One of Godard’s most well-known writings is “Towards a Political Cinema,” published in Gazette du cinéma in 1950. Like many of his later pieces for Cahiers du cinéma, “Towards a Political Cinema” is a very telling glimpse into a mind continually considering the meaning of film, and what its own contribution to the art form could be. While its tone is a bit hyperbolic, it is nonetheless an earnest and thoughtful examination of the formal elements of cinema.
Godard admires the Soviet film The Young Guard (1948) for the ramifications he sees beyond its images. For example, the image of a sudden outburst of tears has significance not only for its own emotional power, but also as a symbolic act. “[The shot] takes on its real function of sign, indicating something in whose place it appears.”
This idea of signs functioning as stand-ins characterizes many of Godard’s films. His 60s films, for example, frequently played with the concept of genre, utilizing symbolism to draw attention to narrative devices themselves. In Pierrot le fou, his jarring use of dramatic music calls attention to the purpose it serves, not only in his film, but in all films.
This recalls another of Godard’s critical assertions he made in a review of Hitchcock’s The Man Who Knew Too Much: “People say that Hitchcock lets the wires show too often. But because he shows them they are no longer wires. They are the pillars of a marvelous architectural design made to withstand our scrutiny.” Godard would often come to let the wires show in his films. By manipulating images and sounds, he demanded that audiences consider and wrestle with the significance of the wires themselves, not merely with the ideas that they symbolize.
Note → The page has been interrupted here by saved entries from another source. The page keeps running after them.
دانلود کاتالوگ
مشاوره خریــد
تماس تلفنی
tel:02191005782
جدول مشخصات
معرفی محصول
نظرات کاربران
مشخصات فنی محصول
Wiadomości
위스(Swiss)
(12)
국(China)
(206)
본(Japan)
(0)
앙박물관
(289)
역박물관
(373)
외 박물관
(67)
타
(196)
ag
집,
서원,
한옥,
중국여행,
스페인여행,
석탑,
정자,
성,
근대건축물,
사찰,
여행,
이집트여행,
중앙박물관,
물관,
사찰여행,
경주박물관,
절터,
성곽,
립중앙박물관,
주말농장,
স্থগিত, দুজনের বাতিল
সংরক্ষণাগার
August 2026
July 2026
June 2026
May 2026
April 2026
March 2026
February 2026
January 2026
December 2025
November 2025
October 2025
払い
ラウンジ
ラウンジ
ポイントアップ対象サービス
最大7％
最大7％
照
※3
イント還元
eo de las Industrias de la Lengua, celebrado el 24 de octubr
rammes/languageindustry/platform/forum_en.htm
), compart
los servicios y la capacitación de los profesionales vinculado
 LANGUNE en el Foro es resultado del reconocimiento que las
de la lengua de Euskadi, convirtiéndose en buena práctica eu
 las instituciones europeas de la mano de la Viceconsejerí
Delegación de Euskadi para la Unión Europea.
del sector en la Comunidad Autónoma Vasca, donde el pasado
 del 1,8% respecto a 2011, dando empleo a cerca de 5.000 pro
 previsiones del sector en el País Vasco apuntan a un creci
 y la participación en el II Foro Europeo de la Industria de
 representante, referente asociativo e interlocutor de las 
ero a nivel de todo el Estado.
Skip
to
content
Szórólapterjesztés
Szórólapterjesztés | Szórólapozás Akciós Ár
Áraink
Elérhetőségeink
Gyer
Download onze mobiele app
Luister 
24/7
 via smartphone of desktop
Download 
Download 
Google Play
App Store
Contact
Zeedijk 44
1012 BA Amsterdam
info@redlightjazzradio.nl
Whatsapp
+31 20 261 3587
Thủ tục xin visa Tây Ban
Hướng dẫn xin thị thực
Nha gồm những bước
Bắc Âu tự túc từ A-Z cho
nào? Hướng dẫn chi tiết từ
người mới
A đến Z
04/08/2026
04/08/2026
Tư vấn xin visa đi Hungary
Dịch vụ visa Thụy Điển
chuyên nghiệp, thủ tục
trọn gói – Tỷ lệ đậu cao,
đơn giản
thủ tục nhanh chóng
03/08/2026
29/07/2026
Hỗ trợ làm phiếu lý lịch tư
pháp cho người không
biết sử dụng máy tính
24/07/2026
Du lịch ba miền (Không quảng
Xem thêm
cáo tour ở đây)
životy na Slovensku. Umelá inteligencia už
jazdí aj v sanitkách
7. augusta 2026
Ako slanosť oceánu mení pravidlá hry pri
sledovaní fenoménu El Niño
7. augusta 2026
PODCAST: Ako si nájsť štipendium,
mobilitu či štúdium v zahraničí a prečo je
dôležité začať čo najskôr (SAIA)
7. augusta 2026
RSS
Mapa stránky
“Towards a Political Cinema” also convinces us of the great importance he and other critics and filmmakers of his era placed in the filmic image, as an art form, a political tool and a cognitive device. We sense his profound belief in the power of film, for example, in his political reading of Soviet film: “No doubt only Russia feels at this moment that the images moving across its screens are those of its own destiny.”
Godard himself feels this destiny, the great importance of the image, and he makes it known to us through his films. “Towards a Political Cinema” urges viewers to think critically about the intense symbolic power of the filmic image, just as Godard’s future films will force viewers to confront the suggestive power of his own images.